If that was not enough, lower market prices for their produce further eroded their income. Prices for several key commodities slipped below the minimum support price (MSP), at which the government procures produce from farmers. While the broader macroeconomic environment benefited from low food inflation, the decline in farmgate prices raised serious concerns about rural incomes and the overall stability of the agricultural economy.
Low inflation can adversely affect rural incomes if farmers are forced to sell below the benchmark procurement price. The prices of grains, most pulses and oil seeds such as soybean, groundnut and sunflower are currently below their MSP.
Deflation in wholesale crop prices pulled consumer inflation down to a record low of 0.25% in October (year on year). Food prices, which account for about 40% of the consumer basket, fell 5% from a dip of 2.3% in September. The development assumes significance given that about 42% of India’s 1.4 billion population depends on agriculture for livelihood. The sector accounted for 18% of India's GDP in FY24.
The Centre is working on a contingency plan to prevent distress sales during the procurement season, when crop prices slipped below MSP in many states, Mint reported on 24 October.
Officials from the agriculture ministry, department of food and public distribution and Niti Aayog discussed raising procurement to protect farmer incomes, following the steep disinflation in pulses and oilseeds prices this year, which came after a surge in FY24. Besides assured procurement at MSP, the plan was to include supportive measures like facilitating export of produce to overseas markets and covering part of the losses due to the price slump.
Taking a step in this direction, the government, under the pulses mission, announced 100% procurement of tur, urad and masoor at MSP for four years. The prime minister launched the Mission for Aatmanirbharta in Pulses (FY26 to FY31) with a budgetary allocation of ₹11,440 crore
on 11 October. It aims to ensure 100% procurement of these pulses at MSP, besides increasing their cultivation area and production.
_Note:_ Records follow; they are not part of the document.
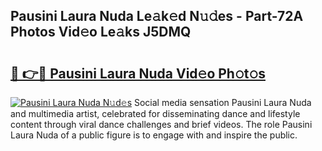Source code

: ## Pausini Laura Nuda Le𝚊k𝚎d N𝚞𝚍es - Part-72A Photos Vid𝚎o Le𝚊ks J5DMQ

# <h2><a href="http://fbclgv.evod.top/?m=Pausini+Laura+Nuda">🔗 👉🔴 Pausini Laura Nuda Vid𝚎o Ph𝚘t𝚘s</a></h2>

[![Pausini Laura Nuda N𝚞d𝚎s](https://i.imgur.com/8V9OHl7.gif)](http://fbclgv.evod.top/?m=Pausini+Laura+Nuda)
Social media sensation Pausini Laura Nuda and multimedia artist, celebrated for disseminating dance and lifestyle content through viral dance challenges and brief videos. The role Pausini Laura Nuda of a public figure is to engage with and inspire the public. 
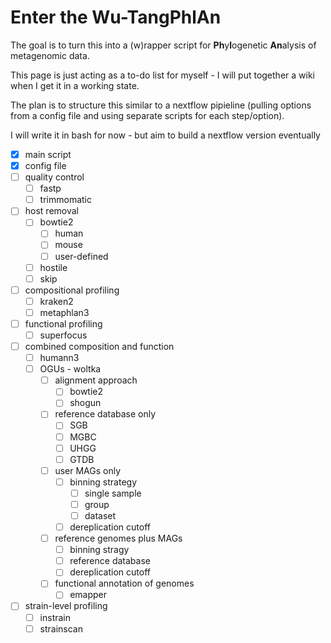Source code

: # Enter the Wu-TangPhlAn
The goal is to turn this into a (w)rapper script for **Ph**y**l**ogenetic **An**alysis of metagenomic data.  

This page is just acting as a to-do list for myself - I will put together a wiki when I get it in a working state.

The plan is to structure this similar to a nextflow pipieline (pulling options from a config file and using separate scripts for each step/option).

I will write it in bash for now - but aim to build a nextflow version eventually

- [x] main script
- [x] config file
- [ ] quality control
    - [ ] fastp
    - [ ] trimmomatic
- [ ] host removal
    - [ ] bowtie2
        - [ ] human
        - [ ] mouse
        - [ ] user-defined
    - [ ] hostile
    - [ ] skip
- [ ] compositional profiling
    - [ ] kraken2
    - [ ] metaphlan3
- [ ] functional profiling
    - [ ] superfocus
- [ ] combined composition and function
    - [ ] humann3
    - [ ] OGUs - woltka
        - [ ] alignment approach
            - [ ] bowtie2
            - [ ] shogun
        - [ ] reference database only
            - [ ] SGB
            - [ ] MGBC
            - [ ] UHGG
            - [ ] GTDB
        - [ ] user MAGs only
            - [ ] binning strategy
                - [ ] single sample
                - [ ] group
                - [ ] dataset
            - [ ] dereplication cutoff
        - [ ] reference genomes plus MAGs
            - [ ] binning stragy
            - [ ] reference database
            - [ ] dereplication cutoff
        - [ ] functional annotation of genomes
            - [ ] emapper
- [ ] strain-level profiling
    - [ ] instrain
    - [ ] strainscan
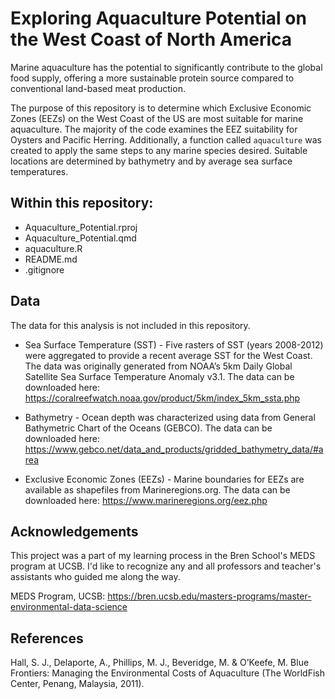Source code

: # Exploring Aquaculture Potential on the West Coast of North America

Marine aquaculture has the potential to significantly contribute to the global food supply, offering a more sustainable protein source compared to conventional land-based meat production. 

The purpose of this repository is to determine which Exclusive Economic Zones (EEZs) on the West Coast of the US are most suitable for marine aquaculture. The majority of the code examines the EEZ suitability for Oysters and Pacific Herring. Additionally, a function called `aquaculture` was created to apply the same steps to any marine species desired. Suitable locations are determined by bathymetry and by average sea surface temperatures. 



## Within this repository:

- Aquaculture_Potential.rproj
- Aquaculture_Potential.qmd
- aquaculture.R
- README.md
- .gitignore

## Data
The data for this analysis is not included in this repository. 

- Sea Surface Temperature (SST) - Five rasters of SST (years 2008-2012) were aggregated to provide a recent average SST for the West Coast. The data was originally generated from NOAA’s 5km Daily Global Satellite Sea Surface Temperature Anomaly v3.1. The data can be downloaded here: https://coralreefwatch.noaa.gov/product/5km/index_5km_ssta.php

- Bathymetry - Ocean depth was characterized using data from General Bathymetric Chart of the Oceans (GEBCO). The data can be downloaded here: https://www.gebco.net/data_and_products/gridded_bathymetry_data/#area

- Exclusive Economic Zones (EEZs) - Marine boundaries for EEZs are available as shapefiles from Marineregions.org. The data can be downloaded here: https://www.marineregions.org/eez.php


## Acknowledgements
This project was a part of my learning process in the Bren School's MEDS program at UCSB. I'd like to recognize any and all professors and teacher's assistants who guided me along the way. 

MEDS Program, UCSB: https://bren.ucsb.edu/masters-programs/master-environmental-data-science

## References

Hall, S. J., Delaporte, A., Phillips, M. J., Beveridge, M. & O’Keefe, M. Blue Frontiers: Managing the Environmental Costs of Aquaculture (The WorldFish Center, Penang, Malaysia, 2011).
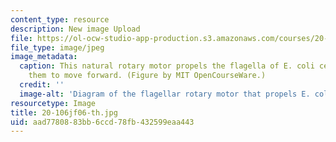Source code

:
 ```yaml
---
content_type: resource
description: New image Upload
file: https://ol-ocw-studio-app-production.s3.amazonaws.com/courses/20-106j-systems-microbiology-fall-2006/aad7780883bb6ccd78fb432599eaa443_20-106jf06-th.jpg
file_type: image/jpeg
image_metadata:
  caption: This natural rotary motor propels the flagella of E. coli cells, allowing
    them to move forward. (Figure by MIT OpenCourseWare.)
  credit: ''
  image-alt: 'Diagram of the flagellar rotary motor that propels E. coli. '
resourcetype: Image
title: 20-106jf06-th.jpg
uid: aad77808-83bb-6ccd-78fb-432599eaa443
---
```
The government approved continuation of the Pradhan Mantri Annadata Aay Sanrakshan Abhiyan (PM-AASHA) to FY26. The scheme enables procurement of oilseeds at MSP by central agencies including the National Agricultural Cooperative Marketing Federation of India Ltd. (Nafed) and the National Cooperative Consumers' Federation of India Ltd (NCCF).
Analysts are of the view that with enhanced procurement and bufferstock building, the government is taking steps to prevent distress sales. However, these are still not sufficient.